The innocuous-looking finding (3) is worth careful consideration. After all, the central idea of a MSM is to provide a principled “model” of the raw trajectory data which is not evident from the data itself. If the MSM simply recapitulates the counts, then the model is not providing a clear value and may obscure problems in sampling. Note that (3) is independent of the trajectory length, and only assumes the first and last time points occur in the same state: thus, good sampling is not assumed or built into the analysis.

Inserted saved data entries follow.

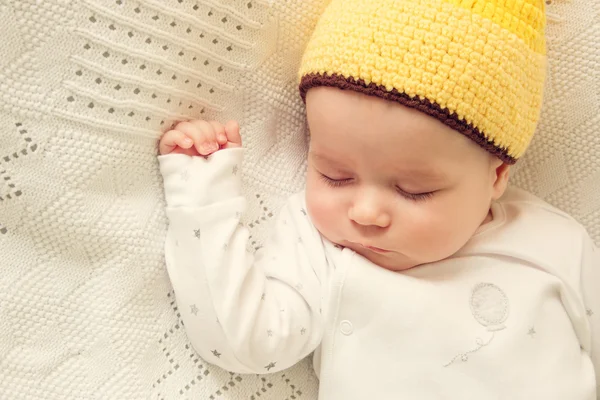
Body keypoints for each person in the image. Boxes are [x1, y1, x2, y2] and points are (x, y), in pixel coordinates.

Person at [157, 0, 600, 398]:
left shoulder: (555, 243)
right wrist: (202, 195)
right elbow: (246, 341)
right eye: (334, 176)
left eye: (414, 190)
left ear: (497, 174)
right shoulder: (322, 248)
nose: (365, 213)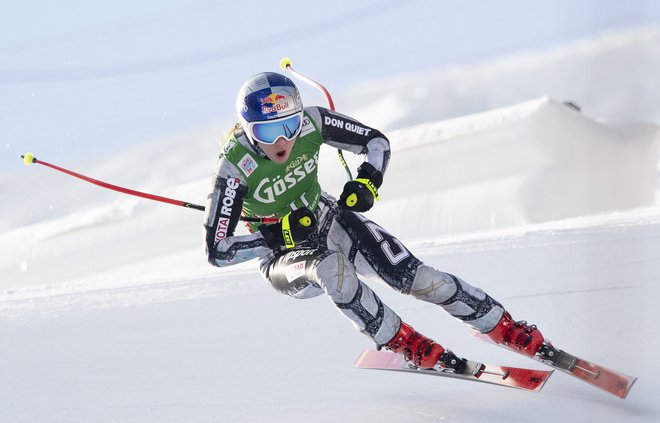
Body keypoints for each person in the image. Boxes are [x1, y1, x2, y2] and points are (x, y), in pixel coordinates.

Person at [204, 72, 545, 370]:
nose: (282, 141)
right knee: (332, 271)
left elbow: (375, 141)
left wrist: (367, 181)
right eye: (267, 131)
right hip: (283, 258)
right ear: (249, 130)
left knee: (415, 276)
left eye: (289, 125)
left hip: (328, 218)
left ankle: (500, 324)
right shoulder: (234, 167)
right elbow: (219, 251)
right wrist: (278, 234)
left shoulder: (313, 122)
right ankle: (404, 342)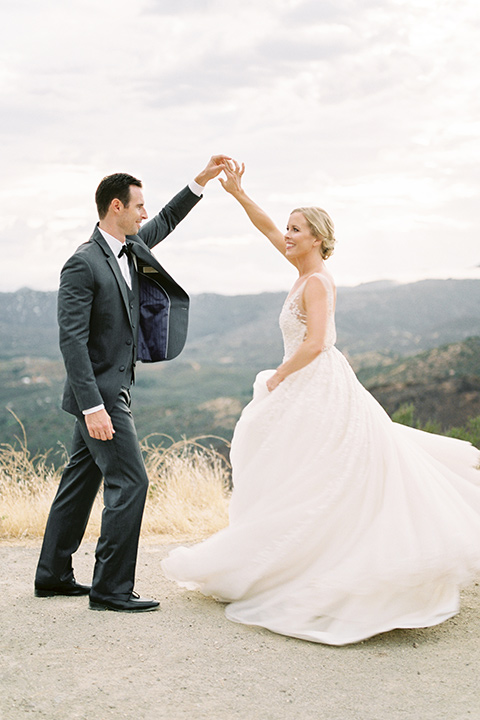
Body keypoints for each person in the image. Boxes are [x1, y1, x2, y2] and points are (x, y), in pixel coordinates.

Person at [162, 160, 480, 645]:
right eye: (288, 228)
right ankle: (286, 557)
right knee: (298, 469)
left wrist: (277, 379)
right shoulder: (299, 268)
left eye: (296, 229)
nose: (287, 234)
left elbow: (318, 342)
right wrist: (239, 194)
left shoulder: (317, 282)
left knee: (328, 473)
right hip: (305, 382)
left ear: (316, 238)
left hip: (316, 383)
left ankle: (325, 562)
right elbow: (266, 227)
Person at [35, 155, 230, 612]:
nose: (145, 214)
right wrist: (92, 407)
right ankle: (111, 589)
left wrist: (200, 182)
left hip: (113, 390)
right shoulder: (83, 263)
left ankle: (52, 575)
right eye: (139, 206)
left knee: (80, 483)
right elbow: (72, 343)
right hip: (100, 396)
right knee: (131, 481)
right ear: (116, 206)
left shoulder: (130, 245)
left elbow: (166, 220)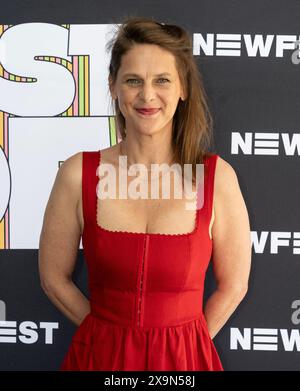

The single-trajectory analysis just presented is hardly the full story of MSM analysis of finite data. Although analogous conclusions are derived when considering multiple trajectories, multiple short trajectories where dangling ends represent a dominant information source cannot be understood from the counts-based approach, as described by Scalco and Caflisch. Also, more sophisticated approaches to computing stationary probabilities from counts have been developed notably to include a detailed balance constraint; however, empirical data suggests this constraint fails to shift MSM stationary populations away from proportionality to counts.

The bottom line is this: the simplest MSM transition matrix, where matrix elements are derived directly from transition counts, illustrates a key limitation: when input trajectories are long enough to “cross”, it may be difficult for a MSM to yield a stationary solution substantially different from the simple cluster counts of the input data, implying significant “initial state bias.”

I promised to explain what all this has to do with RiteWeight, the randomized iterative reweighting approach. Because RiteWeight iterates over stationary solutions to MSMs (each with a different set of states), if those MSMs can only recapitulate the raw counts in the trajectory data, then RiteWeight suffers from the same problem. RiteWeight only works when the MSM stationary solutions differ from the counts (assuming there is not already exhaustive sampling). It seems that the sweet spot for RiteWeight is reweighting multiple shorter trajectories, as illustrated in some of our recent work adjusting protein ensembles from AI tools.

I want to thank Alex Dickson and Ed Lyman for pointing me to some of these issues a few years back.